(Collected data)
------------------------------------------------------------

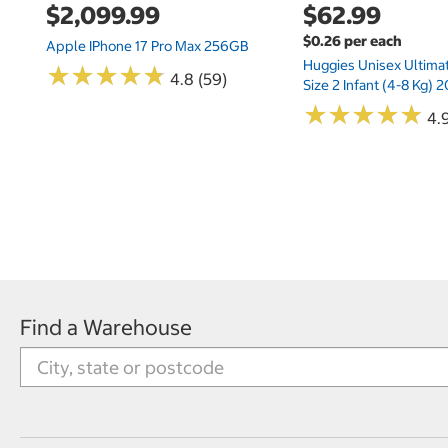
$2,099.99
$62.99
$0.26 per each
Apple IPhone 17 Pro Max 256GB
Huggies Unisex Ultima
★
★
★
★
★
★
★
★
★
★
4.8 (59)
Size 2 Infant (4-8 Kg)
★
★
★
★
★
★
★
★
★
★
4.9
Find a Warehouse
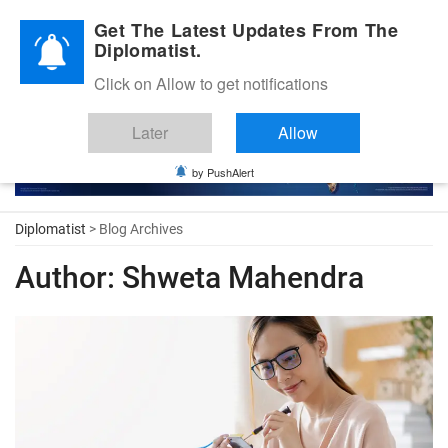
Diplomatic Nite 2026
Get The Latest Updates From The
Diplomatist.
Click on Allow to get notifications
Later
Allow
by PushAlert
Diplomatist
> Blog Archives
Author:
Shweta Mahendra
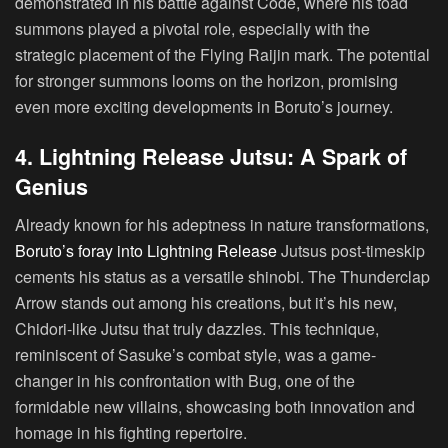
demonstrated in his battle against Code, where his toad
summons played a pivotal role, especially with the
strategic placement of the Flying Raijin mark. The potential
for stronger summons looms on the horizon, promising
even more exciting developments in Boruto’s journey.
4. Lightning Release Jutsu: A Spark of
Genius
Already known for his adeptness in nature transformations,
Boruto’s foray into Lightning Release
Jutsus post-timeskip
cements his status as a versatile shinobi. The Thunderclap
Arrow stands out among his creations, but it’s his new,
Chidori-like Jutsu that truly dazzles. This technique,
reminiscent of Sasuke’s combat style, was a game-
changer in his confrontation with Bug, one of the
formidable new villains, showcasing both innovation and
homage in his fighting repertoire.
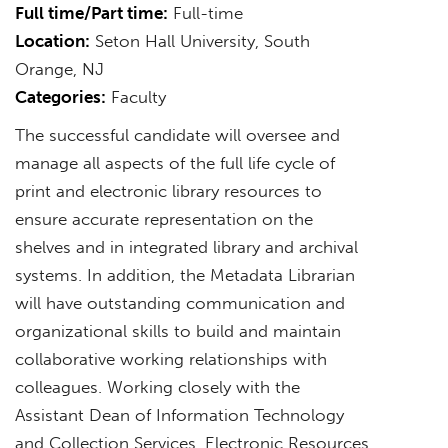
Full time/Part time:
Full-time
Location:
Seton Hall University, South
Orange, NJ
Categories:
Faculty
The successful candidate will oversee and
manage all aspects of the full life cycle of
print and electronic library resources to
ensure accurate representation on the
shelves and in integrated library and archival
systems. In addition, the Metadata Librarian
will have outstanding communication and
organizational skills to build and maintain
collaborative working relationships with
colleagues. Working closely with the
Assistant Dean of Information Technology
and Collection Services, Electronic Resources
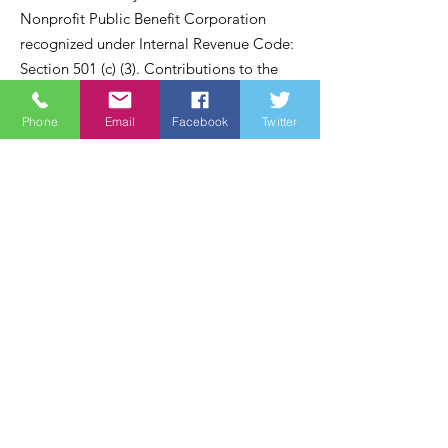
Nonprofit Public Benefit Corporation
recognized under Internal Revenue Code:
Section 501 (c) (3). Contributions to the
Wine Country Marines are recognized
under section 170 of the code and are tax
Phone
Email
Facebook
Twitter
deductible within the United States of
America.
Email
:
james@winecountrymarines.org
Phone
:
855-367-8762
Registered Charity:
38-3737505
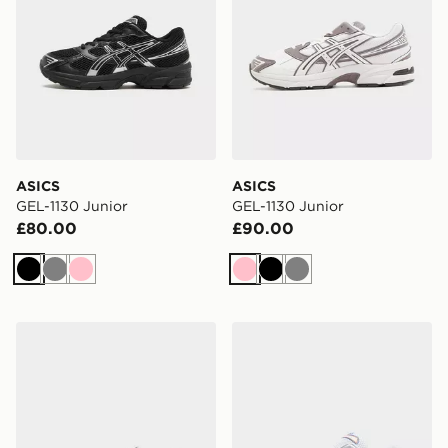
ASICS
ASICS
GEL-1130 Junior
GEL-1130 Junior
£80.00
£90.00
Black
Grey
Pink
Pink
Black
Grey
ASICS GEL-1130 Junior
ASICS GEL-1130 Junior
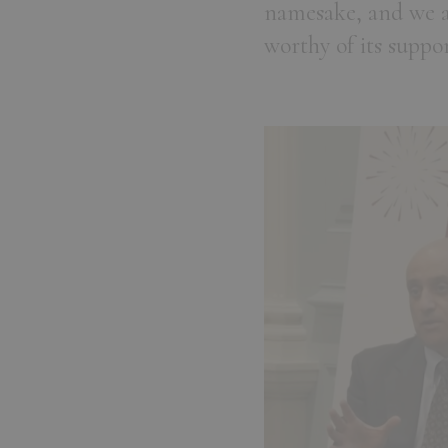
namesake, and we a
worthy of its suppor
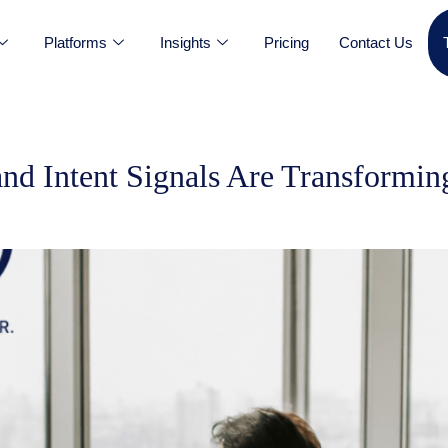
Platforms
Insights
Pricing
Contact Us
nd Intent Signals Are Transform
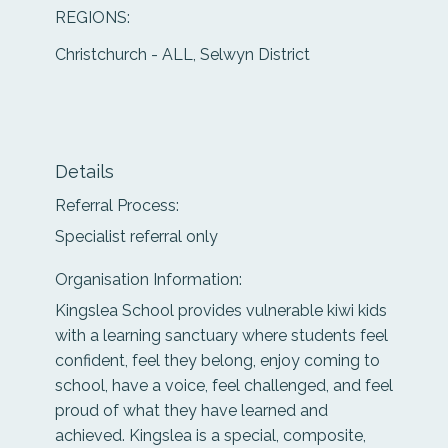
REGIONS:
Christchurch - ALL, Selwyn District
Details
Referral Process:
Specialist referral only
Organisation Information:
Kingslea School provides vulnerable kiwi kids
with a learning sanctuary where students feel
confident, feel they belong, enjoy coming to
school, have a voice, feel challenged, and feel
proud of what they have learned and
achieved. Kingslea is a special, composite,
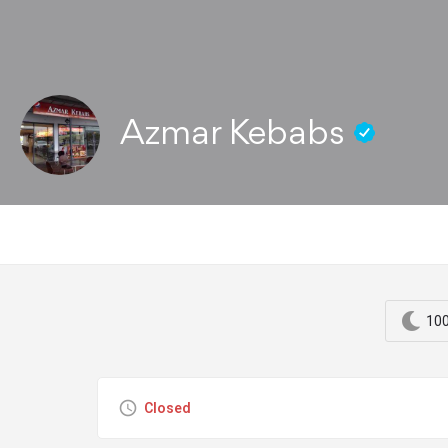
Azmar Kebabs
100
Closed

------------------------------------------------------------

_EXERCISE AIM_
The lines that mention the word "have" should be pulled from the records above.

_SOLVED PROBLEM_
will have outstanding communication and
school, have a voice, feel challenged, and feel
proud of what they have learned and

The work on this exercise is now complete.